ようこそ個人主義者のいる教室へ 作:ボロネーゼ
「ぎゃはははは!バッカ、それ面白すぎだって!」
池が山内と大笑いしながら話していた。池、山内、須藤の三人は早くも三バカなどと呼ばれている。
「ねえー今日、カラオケいかない?」「行く行く〜」
その隣では女子が遊びに行く約束をしている。
だが、今は休み時間ではなく、二時間目の数学の授業中だ。なのに、クラスでは私語、遅刻、授業中に携帯を触るなど、他の学校では注意され、やめなければ指導されるようなことがこの学校では注意一つされない。正直、授業の状況は許容できないほどになっている。なのに、まるでその状況が一切見えていないかのように授業は淡々と進む。つまり、教師は注意する気もないということだ。
入学初日に確認したようにこの教室には大量に監視カメラが仕掛けられている。全員が死角にならないような配置で。つまり、学校側は教室にいる全員の行動を把握しているのだ。把握した上で泳がせている。注意もしないなら監視なんて本来必要ないはず、なのに監視はする、ということは何か別のことで図られ評価されていることになる。そしてそれはおそらく…

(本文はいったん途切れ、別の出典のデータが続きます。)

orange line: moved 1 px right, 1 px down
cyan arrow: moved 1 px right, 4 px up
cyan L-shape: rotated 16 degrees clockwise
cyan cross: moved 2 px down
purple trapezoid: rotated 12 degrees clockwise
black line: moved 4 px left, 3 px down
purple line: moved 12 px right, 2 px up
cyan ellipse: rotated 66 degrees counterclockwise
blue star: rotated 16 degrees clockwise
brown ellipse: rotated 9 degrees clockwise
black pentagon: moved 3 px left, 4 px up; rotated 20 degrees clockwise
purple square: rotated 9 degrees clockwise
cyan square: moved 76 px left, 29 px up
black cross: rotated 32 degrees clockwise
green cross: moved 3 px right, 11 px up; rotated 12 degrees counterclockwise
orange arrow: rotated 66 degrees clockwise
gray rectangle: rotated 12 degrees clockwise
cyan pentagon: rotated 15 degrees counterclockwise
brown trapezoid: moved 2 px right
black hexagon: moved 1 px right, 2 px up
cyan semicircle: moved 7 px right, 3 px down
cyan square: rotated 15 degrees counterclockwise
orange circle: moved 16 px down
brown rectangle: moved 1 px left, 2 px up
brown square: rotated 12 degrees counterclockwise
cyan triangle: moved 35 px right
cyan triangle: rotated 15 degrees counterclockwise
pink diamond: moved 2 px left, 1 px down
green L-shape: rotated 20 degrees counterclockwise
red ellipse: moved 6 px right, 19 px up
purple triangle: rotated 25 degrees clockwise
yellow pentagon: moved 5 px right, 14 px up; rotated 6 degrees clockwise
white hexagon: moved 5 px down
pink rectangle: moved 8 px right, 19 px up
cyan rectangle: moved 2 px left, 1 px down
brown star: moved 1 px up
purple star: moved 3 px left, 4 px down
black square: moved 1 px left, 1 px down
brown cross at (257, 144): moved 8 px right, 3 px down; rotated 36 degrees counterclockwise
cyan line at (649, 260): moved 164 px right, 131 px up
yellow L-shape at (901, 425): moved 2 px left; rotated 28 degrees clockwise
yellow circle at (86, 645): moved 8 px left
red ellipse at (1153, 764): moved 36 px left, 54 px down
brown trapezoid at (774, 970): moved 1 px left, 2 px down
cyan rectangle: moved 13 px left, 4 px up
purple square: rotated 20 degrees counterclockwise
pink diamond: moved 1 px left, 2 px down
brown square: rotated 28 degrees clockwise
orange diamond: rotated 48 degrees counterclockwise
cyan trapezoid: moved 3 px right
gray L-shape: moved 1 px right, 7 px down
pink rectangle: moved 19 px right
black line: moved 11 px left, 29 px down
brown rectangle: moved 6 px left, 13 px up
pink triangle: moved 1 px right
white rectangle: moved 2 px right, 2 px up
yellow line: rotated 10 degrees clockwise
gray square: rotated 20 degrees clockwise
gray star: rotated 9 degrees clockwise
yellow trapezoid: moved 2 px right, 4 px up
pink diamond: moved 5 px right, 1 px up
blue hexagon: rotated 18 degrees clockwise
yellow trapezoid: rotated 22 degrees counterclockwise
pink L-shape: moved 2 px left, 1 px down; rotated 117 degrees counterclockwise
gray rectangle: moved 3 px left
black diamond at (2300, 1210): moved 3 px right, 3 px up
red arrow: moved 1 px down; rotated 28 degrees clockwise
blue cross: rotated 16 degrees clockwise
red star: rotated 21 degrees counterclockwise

その時、チャイムが鳴り授業が終わる。先生が教室から出て行き、生徒たちもバラバラと出て行く。
俺の予想が当たっているなら一度教師に確認しなければならないが、説明がないということは質問しても無駄だろうな。
その時、俺の携帯が振動する。俺がこれまでに連絡先を教えたのは、一之瀬、綾小路の二人だけだ。綾小路は携帯を触っている素振りがないので十中八九一之瀬だろう。
『今日の放課後って空いてる?』
というメッセージに、
『空いてる』
っと返す。すると向こうもすぐに返ってきて、
『じゃあ、放課後、お茶でもしない?』
一之瀬からお誘いのメールが届く。俺はすぐに、
『ああ、いいぞ。』
と返す。
『よかったー、じゃあ、下駄箱で待ち合わせね。』
『了解』
そこでメッセージは一旦途切れる。
この学校に入学して三週間目にして初めて放課後遊びに行くことになった。これまでの人生で友達と遊びに行くといことがなかったので違和感のような、そわそわしたものを感じていた。
三時間目、茶柱先生の日本史の授業だ。担任が相手でも授業の様子は変わらない。
しかし、いつもと違うことを言い出した。
「ちょっと静かにしろー。今日はちょっとだけ真面目に授業を受けて貰うぞー」
「どういうことですかぁー。紗枝ちゃんセンセー」
一部ではもう愛称で呼ばれているみたいだ。そんな柔らかい雰囲気の教師じゃないと思うが、
「月末だからな。小テストをすることになった。後ろに回していってくれ」
「えぇ〜、そんなの聞いてないっすよぉー。ずるーい。」
「まぁ、そう言うな。成績表には影響されないから。安心していいぞ。あくまで今後の参考用だ。だが、カンニングは厳禁だからな」
茶柱先生の『は』という言葉が妙に気になった。『は』ということは、成績表以外のものには含まれる。という意味にも取れる。入学式の時も同じような含みのある発言をしていたが、今回もそれと同種っと言ったところか。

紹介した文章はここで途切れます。